Tarea pendiente: En el texto sobre los entrenadores del equipo de Barranquilla, ¿quién fue el elegido para sentarse en el banquillo del Metropolitano?

Texto de la página:

***

En las calles de Barranquilla, entre falsas estrellas y falsos fichajes, suele correr un chiste cada vez que sale algún entrenador por la puerta de atrás: «Ya calientan el pelo e’ burra Comesaña y el ‘Zurdo’ López». Así fue cuando la familia Char decidió que Alexis Mendoza no siguiera al mando del equipo rojiblanco, y tal cual ocurrió cuando Giovanni Hernández fue apartado del cargo. Al final fue el samario Alberto Gamero el elegido para sentarse en el banquillo del Metropolitano, un premio más que merecido para un entrenador que lleva más de diez años sacando grandes resultados con equipos no llamados a obtenerlos.

Más allá del humor de la anécdotas, lo interesante de ella es que está basada en una realidad no muy lejana. Hasta hace poco, lo que hoy sirve de chiste era lo que acontecía cada vez que alguna apuesta juniorista en el banquillo fracasaba. López y Comesaña iniciaron su carrera en los banquillos entre finales de la década de los 70’s y comienzos de la siguiente. Y hasta hace poco, todavía eran los principales candidatos a nuevo entrenador juniorista. La tendencia, por supuesto, no era única de los tiburones; era nacional.

***

Elementos almacenados de una colección:
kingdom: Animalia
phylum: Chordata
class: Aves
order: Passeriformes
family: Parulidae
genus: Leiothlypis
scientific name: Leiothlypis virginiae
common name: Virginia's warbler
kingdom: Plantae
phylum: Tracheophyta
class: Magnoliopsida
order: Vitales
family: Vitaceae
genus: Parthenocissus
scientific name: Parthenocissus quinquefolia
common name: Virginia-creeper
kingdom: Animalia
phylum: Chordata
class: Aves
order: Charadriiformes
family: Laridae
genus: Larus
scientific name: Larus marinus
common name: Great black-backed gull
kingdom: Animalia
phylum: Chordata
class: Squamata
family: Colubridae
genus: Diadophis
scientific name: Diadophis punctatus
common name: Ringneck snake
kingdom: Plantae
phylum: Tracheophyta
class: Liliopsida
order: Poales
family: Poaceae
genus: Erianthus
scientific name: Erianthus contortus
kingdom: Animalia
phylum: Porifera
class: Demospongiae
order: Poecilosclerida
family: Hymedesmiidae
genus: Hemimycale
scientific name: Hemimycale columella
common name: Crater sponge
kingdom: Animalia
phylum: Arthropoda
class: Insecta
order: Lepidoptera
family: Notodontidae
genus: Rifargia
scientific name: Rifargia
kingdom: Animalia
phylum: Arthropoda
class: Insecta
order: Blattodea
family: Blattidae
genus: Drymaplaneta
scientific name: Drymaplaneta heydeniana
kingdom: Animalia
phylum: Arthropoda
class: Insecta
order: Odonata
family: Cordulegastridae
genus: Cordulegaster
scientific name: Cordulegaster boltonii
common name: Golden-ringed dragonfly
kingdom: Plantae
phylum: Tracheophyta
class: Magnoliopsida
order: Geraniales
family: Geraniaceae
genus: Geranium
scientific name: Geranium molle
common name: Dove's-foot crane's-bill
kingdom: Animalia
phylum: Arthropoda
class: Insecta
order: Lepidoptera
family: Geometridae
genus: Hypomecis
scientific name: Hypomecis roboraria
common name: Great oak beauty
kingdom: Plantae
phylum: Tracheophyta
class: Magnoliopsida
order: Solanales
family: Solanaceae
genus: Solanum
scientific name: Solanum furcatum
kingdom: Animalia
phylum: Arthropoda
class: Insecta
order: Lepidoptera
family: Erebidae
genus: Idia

***

Solución del ejercicio: El samario Alberto Gamero.